• **ASSIGNED TASK**: From the entries below, say how many lines carry the word "goles", and give nothing but the number.

• **TASK DATA**:
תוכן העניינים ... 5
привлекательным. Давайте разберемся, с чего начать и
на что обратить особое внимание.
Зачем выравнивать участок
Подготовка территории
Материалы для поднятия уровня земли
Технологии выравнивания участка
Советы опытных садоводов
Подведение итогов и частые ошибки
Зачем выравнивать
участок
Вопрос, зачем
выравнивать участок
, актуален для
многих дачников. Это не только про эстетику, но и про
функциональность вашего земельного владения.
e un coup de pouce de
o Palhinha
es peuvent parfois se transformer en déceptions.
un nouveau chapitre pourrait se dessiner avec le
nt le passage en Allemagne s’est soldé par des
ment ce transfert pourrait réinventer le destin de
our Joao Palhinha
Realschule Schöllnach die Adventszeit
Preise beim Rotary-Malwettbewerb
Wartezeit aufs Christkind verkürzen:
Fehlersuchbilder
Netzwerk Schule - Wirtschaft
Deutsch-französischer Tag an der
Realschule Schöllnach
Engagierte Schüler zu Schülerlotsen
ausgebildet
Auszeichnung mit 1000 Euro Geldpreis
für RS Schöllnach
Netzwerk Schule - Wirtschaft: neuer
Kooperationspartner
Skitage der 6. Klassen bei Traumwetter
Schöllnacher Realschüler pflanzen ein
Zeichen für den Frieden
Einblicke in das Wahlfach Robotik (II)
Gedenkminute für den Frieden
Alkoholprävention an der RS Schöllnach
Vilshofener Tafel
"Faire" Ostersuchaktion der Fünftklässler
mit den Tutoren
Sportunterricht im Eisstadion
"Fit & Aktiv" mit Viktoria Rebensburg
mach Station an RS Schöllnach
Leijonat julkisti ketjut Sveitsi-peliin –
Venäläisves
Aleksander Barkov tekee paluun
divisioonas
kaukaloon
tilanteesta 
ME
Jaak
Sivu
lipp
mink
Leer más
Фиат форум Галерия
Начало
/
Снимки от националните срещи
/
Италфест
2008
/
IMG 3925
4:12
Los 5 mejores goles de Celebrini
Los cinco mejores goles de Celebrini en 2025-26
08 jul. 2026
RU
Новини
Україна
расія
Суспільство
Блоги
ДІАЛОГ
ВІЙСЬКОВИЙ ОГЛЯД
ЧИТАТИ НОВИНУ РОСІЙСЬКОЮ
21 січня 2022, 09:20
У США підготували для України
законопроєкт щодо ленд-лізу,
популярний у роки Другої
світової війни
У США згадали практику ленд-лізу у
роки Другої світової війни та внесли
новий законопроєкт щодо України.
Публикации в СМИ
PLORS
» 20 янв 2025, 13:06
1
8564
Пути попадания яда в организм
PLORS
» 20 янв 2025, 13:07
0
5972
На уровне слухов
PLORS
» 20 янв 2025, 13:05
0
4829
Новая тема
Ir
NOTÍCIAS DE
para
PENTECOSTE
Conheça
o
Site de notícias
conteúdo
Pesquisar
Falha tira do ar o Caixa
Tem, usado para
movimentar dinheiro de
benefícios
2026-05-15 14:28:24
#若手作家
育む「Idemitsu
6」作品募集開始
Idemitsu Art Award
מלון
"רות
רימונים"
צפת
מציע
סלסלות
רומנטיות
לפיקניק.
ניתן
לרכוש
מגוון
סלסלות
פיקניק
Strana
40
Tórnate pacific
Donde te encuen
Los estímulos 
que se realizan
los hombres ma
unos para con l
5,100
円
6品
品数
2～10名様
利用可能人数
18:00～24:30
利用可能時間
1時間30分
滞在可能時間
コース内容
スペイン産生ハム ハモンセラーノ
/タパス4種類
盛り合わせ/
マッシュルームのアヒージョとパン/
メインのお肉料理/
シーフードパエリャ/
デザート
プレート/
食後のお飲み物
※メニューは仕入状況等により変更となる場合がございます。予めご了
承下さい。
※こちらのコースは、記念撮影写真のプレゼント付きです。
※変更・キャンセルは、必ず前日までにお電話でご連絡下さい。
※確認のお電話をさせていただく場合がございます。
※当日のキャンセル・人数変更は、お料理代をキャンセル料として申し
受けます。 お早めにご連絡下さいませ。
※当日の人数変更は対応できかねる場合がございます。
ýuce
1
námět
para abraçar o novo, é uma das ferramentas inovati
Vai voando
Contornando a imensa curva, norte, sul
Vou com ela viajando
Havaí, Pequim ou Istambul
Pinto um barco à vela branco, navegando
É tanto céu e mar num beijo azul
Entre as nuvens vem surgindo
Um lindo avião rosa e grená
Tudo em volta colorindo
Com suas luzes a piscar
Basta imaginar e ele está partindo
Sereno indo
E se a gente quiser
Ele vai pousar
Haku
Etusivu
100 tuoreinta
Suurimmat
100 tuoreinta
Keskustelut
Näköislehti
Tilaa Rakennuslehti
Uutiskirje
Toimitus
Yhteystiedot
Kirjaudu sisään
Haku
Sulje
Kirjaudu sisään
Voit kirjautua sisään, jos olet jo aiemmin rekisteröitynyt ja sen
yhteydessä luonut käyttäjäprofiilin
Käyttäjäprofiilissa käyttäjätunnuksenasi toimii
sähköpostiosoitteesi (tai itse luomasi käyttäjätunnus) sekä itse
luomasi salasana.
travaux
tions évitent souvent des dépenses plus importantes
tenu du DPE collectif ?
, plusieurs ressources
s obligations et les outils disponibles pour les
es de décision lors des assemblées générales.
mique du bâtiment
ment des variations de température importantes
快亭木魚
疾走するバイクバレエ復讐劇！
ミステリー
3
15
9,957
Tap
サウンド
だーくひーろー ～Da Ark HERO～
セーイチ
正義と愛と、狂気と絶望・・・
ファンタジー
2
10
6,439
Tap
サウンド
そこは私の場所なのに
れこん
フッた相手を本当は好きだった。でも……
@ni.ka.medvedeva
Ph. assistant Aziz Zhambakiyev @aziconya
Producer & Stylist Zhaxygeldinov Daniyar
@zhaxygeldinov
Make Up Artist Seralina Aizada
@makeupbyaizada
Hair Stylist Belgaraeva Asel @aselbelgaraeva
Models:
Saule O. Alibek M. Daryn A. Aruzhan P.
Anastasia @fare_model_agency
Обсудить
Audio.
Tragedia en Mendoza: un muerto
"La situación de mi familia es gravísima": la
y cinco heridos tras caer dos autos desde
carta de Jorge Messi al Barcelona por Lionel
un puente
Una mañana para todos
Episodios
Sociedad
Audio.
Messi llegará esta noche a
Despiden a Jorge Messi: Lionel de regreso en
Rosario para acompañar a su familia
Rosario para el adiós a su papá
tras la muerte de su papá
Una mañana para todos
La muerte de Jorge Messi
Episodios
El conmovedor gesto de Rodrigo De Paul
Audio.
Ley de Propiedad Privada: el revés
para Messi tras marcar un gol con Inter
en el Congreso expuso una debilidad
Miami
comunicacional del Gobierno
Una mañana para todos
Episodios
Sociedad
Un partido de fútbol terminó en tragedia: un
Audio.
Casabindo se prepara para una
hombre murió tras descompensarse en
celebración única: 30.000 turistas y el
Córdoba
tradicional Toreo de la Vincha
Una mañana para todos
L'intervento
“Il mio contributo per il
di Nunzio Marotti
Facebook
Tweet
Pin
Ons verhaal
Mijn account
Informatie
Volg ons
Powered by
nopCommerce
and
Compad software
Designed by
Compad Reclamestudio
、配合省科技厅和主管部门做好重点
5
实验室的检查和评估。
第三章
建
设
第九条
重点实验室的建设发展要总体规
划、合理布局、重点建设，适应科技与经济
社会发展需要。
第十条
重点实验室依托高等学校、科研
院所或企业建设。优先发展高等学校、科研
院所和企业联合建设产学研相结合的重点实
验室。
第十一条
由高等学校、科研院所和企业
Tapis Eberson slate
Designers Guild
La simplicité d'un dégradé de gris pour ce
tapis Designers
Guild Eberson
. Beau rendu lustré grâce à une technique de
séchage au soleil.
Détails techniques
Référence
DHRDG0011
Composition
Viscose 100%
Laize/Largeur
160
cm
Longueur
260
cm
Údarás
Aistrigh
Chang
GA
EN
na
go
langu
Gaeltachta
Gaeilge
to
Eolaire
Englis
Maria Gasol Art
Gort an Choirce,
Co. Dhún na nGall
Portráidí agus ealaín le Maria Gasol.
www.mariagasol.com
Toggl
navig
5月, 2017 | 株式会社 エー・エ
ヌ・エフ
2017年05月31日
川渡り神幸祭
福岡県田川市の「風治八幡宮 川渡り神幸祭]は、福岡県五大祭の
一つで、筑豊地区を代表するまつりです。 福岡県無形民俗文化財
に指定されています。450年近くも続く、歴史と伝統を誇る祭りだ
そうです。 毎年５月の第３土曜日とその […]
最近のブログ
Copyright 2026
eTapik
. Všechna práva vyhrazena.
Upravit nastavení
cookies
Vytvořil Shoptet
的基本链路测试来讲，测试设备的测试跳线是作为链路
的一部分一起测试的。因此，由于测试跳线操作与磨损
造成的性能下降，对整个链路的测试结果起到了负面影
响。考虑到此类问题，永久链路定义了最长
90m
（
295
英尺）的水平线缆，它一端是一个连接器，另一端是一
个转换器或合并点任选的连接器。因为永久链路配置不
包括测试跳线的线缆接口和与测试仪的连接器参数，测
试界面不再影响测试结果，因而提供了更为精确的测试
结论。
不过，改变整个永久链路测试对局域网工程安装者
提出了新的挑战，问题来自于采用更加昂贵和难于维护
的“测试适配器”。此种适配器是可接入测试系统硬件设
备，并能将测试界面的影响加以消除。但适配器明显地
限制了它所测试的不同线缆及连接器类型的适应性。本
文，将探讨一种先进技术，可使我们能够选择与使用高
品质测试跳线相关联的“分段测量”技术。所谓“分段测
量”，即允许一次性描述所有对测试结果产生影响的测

• **EXERCISE ANSWER**: 2